Records:
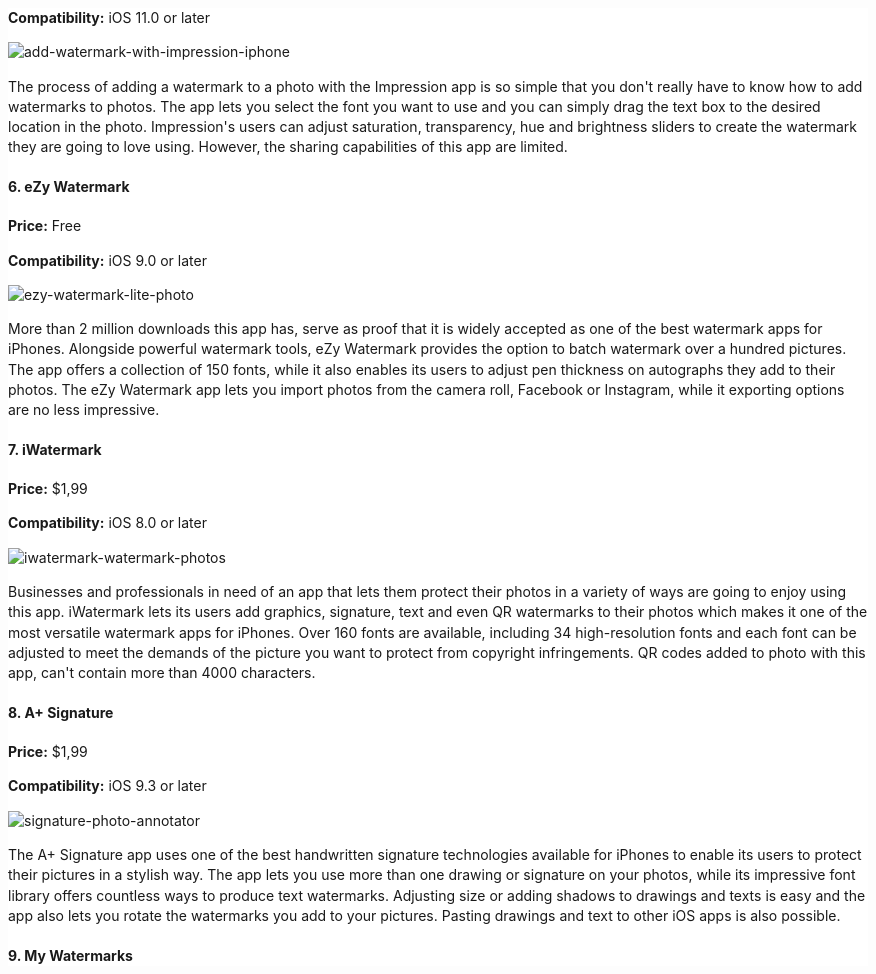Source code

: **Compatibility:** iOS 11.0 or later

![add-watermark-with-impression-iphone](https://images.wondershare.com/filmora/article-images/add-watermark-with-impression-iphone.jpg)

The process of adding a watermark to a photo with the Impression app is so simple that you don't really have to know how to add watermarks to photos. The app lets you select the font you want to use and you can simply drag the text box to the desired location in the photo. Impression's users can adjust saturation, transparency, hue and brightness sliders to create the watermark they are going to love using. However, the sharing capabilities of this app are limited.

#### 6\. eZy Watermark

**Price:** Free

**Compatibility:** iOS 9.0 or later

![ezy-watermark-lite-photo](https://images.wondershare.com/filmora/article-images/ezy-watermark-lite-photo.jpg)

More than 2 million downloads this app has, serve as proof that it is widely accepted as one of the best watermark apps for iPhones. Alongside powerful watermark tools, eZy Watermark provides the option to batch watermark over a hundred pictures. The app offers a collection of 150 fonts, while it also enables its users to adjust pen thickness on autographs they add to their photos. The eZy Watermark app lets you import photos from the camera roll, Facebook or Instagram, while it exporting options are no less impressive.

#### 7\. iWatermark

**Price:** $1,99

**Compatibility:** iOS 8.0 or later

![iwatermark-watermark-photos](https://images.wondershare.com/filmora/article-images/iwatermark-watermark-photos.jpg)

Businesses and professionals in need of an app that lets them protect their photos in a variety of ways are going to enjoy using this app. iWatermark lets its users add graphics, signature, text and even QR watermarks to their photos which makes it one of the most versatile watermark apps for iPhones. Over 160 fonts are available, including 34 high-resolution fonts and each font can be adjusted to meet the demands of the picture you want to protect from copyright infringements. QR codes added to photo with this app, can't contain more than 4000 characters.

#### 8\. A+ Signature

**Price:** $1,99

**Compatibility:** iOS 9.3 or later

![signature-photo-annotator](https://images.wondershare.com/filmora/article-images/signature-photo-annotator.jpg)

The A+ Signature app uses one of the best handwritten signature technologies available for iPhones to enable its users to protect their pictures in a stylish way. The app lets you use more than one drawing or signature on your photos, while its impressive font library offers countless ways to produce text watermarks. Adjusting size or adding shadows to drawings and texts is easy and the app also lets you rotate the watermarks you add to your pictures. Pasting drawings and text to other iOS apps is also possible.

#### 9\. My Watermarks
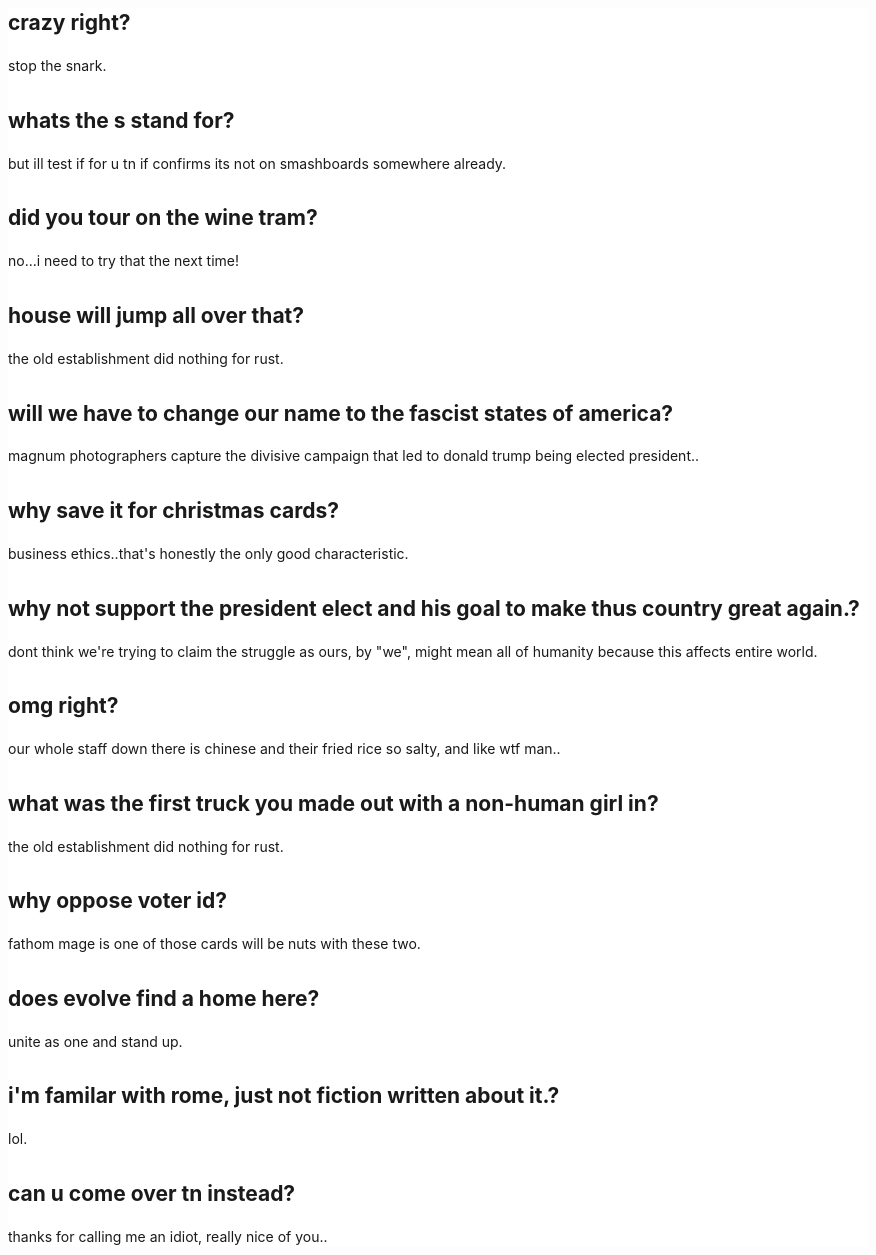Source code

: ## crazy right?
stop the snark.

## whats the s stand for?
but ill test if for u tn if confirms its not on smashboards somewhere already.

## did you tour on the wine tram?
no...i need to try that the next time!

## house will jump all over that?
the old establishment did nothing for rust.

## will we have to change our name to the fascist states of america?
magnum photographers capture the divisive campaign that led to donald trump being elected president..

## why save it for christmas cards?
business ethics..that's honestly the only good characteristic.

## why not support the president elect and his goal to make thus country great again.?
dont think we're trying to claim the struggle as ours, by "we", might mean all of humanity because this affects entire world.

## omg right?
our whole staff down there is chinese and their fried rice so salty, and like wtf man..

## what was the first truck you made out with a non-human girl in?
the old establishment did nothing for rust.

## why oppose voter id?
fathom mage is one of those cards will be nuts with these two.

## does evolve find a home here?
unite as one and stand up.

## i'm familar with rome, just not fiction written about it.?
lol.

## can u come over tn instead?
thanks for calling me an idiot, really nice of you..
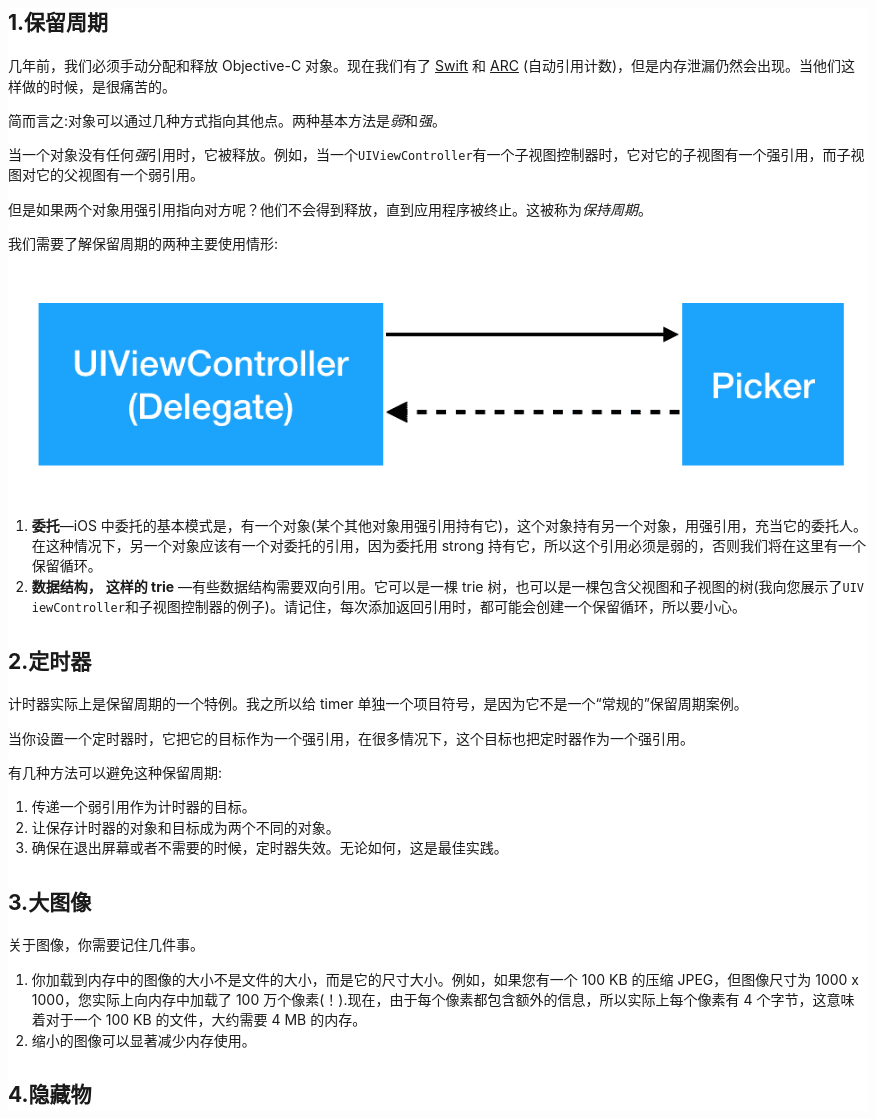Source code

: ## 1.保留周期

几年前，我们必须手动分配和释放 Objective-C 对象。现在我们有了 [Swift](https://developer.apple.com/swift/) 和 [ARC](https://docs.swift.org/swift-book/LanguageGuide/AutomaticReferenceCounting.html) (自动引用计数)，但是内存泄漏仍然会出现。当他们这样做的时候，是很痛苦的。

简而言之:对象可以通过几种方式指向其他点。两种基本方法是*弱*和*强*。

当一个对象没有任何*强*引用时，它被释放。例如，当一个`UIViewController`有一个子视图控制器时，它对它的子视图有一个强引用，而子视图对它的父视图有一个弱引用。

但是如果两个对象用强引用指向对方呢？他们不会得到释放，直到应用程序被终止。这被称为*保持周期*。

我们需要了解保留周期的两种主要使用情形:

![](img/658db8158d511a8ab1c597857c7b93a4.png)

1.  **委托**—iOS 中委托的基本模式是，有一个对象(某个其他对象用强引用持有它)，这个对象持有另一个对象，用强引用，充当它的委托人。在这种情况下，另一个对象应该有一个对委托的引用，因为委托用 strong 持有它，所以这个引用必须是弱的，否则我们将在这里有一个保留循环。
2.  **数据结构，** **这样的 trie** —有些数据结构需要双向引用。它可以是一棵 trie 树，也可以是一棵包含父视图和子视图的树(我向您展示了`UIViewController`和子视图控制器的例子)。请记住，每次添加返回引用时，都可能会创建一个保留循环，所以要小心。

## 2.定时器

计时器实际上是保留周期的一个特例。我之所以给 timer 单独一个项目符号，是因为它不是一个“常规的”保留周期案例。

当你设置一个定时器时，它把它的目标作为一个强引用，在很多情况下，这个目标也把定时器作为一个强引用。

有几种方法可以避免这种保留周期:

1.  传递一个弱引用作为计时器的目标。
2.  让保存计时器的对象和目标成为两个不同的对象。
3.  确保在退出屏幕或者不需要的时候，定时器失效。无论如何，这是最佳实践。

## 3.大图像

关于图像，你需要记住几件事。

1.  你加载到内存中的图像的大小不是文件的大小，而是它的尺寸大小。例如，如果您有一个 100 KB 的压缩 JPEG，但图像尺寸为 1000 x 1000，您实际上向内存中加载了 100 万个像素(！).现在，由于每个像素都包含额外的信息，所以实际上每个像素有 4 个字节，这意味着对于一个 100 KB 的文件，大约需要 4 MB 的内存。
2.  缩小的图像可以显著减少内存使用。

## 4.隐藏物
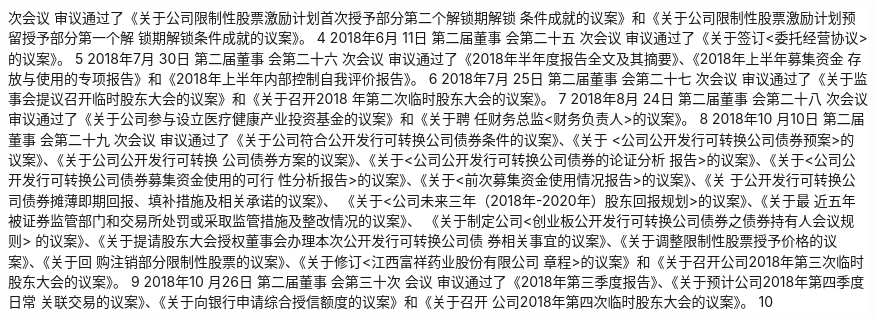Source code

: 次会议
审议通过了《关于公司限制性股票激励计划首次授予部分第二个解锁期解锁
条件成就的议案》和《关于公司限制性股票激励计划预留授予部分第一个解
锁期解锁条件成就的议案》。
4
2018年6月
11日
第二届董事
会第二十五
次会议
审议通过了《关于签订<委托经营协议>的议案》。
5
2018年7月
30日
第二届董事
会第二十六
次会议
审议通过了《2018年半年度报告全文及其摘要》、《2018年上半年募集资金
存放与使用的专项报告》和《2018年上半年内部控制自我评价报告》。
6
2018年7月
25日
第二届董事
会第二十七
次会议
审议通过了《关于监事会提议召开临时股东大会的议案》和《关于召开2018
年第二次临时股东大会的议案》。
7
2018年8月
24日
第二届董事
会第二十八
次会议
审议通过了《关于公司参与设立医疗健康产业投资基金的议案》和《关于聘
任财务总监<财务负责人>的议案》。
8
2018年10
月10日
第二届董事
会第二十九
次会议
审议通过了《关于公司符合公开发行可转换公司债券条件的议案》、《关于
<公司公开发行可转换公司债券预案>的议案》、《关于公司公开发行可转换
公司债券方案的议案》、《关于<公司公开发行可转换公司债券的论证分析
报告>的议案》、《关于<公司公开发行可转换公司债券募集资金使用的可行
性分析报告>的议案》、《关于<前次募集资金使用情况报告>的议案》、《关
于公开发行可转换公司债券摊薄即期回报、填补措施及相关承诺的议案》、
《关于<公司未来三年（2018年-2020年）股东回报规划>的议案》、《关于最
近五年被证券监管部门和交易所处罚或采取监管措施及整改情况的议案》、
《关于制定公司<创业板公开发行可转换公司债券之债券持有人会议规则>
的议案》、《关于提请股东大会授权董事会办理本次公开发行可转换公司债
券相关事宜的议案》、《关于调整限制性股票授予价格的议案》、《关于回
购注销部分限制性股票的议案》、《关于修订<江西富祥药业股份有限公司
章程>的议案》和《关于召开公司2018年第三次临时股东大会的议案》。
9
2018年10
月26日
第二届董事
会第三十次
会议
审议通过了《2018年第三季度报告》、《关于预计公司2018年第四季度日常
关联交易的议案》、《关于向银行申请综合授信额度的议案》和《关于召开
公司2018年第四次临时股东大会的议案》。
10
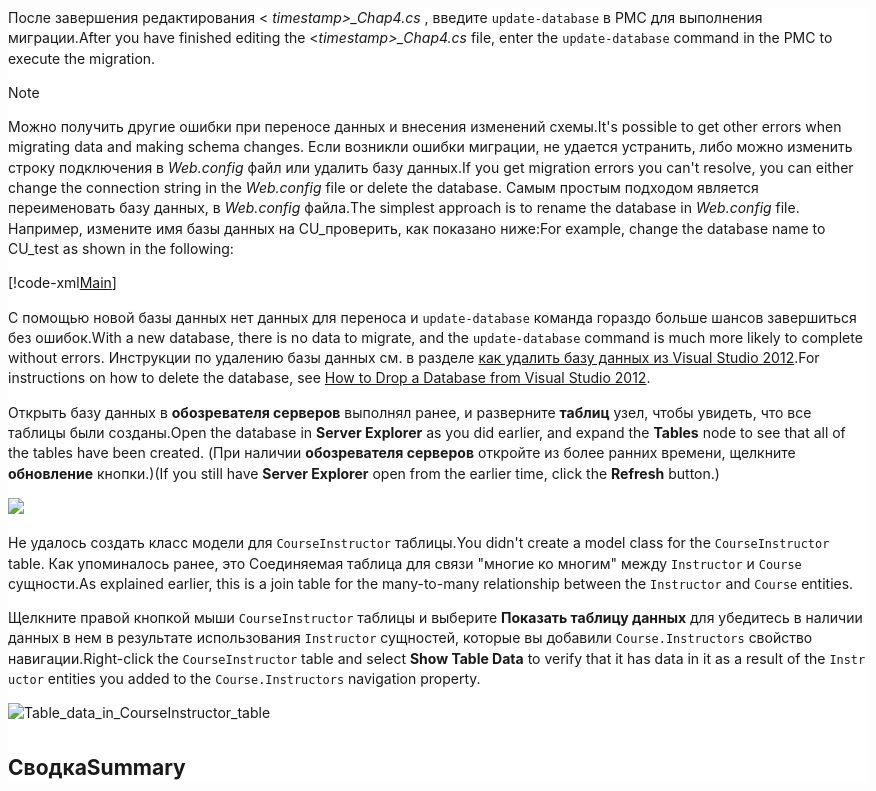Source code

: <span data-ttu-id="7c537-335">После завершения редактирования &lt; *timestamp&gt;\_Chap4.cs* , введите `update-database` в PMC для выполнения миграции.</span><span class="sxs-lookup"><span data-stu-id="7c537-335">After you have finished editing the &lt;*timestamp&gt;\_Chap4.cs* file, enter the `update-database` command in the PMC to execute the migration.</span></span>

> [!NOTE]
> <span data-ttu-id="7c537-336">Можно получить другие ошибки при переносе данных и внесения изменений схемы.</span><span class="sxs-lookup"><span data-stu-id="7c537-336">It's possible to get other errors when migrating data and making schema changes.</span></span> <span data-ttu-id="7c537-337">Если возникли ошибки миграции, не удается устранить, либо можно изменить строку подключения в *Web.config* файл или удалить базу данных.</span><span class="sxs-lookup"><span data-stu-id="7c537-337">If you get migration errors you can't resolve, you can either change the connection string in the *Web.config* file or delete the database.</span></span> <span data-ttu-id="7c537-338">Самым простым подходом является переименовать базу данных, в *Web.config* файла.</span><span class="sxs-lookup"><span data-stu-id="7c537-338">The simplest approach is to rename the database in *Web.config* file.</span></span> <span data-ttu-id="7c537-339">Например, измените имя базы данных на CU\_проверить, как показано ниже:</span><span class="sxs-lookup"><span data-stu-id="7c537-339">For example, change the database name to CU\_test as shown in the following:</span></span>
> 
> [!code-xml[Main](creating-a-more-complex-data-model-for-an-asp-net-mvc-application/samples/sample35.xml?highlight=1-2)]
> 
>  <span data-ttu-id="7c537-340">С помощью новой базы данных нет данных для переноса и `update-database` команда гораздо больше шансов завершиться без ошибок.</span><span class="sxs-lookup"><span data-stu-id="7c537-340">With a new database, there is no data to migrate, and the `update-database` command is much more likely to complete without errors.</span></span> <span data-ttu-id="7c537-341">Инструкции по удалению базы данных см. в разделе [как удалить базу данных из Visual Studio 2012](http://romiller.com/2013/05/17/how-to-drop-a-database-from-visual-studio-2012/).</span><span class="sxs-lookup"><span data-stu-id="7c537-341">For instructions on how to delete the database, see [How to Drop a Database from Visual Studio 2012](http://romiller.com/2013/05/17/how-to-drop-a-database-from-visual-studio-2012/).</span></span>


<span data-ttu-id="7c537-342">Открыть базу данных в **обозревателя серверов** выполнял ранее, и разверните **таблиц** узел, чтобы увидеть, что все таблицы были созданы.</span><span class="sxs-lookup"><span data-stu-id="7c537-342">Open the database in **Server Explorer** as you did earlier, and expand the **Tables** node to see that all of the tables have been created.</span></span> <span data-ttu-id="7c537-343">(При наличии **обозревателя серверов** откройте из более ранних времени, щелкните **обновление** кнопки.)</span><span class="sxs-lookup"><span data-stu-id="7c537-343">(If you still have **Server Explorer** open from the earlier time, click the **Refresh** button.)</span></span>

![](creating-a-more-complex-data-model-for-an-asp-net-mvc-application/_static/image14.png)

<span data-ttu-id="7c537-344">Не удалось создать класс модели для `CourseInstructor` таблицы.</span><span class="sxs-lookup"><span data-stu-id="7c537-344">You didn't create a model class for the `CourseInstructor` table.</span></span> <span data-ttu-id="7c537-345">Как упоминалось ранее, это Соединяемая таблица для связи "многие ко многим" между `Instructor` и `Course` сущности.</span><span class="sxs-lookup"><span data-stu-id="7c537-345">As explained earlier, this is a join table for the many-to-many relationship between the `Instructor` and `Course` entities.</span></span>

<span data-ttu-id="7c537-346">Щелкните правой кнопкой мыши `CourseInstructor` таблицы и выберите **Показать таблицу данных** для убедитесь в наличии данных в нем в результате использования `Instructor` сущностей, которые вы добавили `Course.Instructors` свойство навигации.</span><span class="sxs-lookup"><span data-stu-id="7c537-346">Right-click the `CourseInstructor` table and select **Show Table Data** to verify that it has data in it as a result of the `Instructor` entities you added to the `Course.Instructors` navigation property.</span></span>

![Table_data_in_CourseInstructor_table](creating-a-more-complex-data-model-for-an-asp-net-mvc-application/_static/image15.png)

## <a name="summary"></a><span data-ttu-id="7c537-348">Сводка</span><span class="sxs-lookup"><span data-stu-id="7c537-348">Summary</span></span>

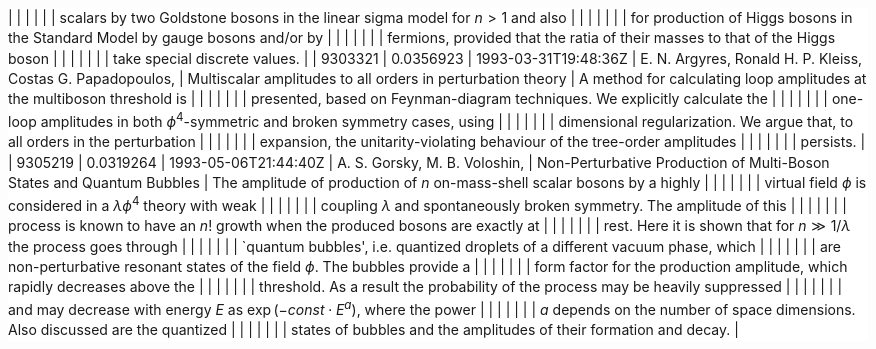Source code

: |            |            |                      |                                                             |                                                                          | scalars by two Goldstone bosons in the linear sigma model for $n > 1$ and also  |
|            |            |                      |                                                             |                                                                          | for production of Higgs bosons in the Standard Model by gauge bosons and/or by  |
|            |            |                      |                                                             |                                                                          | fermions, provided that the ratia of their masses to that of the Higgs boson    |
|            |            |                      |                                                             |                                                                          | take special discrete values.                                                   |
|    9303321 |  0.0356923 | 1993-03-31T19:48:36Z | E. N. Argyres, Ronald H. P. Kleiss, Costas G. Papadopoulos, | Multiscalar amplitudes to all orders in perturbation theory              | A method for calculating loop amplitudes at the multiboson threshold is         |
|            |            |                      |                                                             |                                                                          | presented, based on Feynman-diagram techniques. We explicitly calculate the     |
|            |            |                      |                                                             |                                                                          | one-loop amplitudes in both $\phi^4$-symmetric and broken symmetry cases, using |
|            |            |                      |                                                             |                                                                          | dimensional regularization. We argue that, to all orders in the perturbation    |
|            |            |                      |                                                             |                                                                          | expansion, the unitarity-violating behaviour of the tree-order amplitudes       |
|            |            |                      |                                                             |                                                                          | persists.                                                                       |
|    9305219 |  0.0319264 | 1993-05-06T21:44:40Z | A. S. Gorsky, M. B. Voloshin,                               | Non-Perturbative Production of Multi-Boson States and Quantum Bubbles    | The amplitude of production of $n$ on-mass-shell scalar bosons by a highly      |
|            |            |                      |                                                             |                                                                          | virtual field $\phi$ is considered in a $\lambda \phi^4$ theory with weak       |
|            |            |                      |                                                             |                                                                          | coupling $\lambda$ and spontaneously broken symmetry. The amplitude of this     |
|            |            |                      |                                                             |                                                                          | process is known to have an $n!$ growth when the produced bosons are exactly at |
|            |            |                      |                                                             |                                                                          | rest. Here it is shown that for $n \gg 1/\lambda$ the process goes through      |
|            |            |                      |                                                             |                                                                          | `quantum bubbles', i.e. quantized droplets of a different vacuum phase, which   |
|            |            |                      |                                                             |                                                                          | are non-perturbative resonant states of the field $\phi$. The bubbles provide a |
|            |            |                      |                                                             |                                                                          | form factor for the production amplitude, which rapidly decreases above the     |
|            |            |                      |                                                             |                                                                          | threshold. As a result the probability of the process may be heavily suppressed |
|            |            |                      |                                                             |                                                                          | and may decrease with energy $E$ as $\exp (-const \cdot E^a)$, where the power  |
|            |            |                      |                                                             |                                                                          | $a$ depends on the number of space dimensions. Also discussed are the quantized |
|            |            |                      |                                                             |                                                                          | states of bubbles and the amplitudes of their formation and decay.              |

Work item:
Copy each line from the data that features the string "complex".

Solution for this exercise:
> [!code-xml[Main](creating-a-more-complex-data-model-for-an-asp-net-mvc-application/samples/sample35.xml?highlight=1-2)]
![](creating-a-more-complex-data-model-for-an-asp-net-mvc-application/_static/image14.png)
![Table_data_in_CourseInstructor_table](creating-a-more-complex-data-model-for-an-asp-net-mvc-application/_static/image15.png)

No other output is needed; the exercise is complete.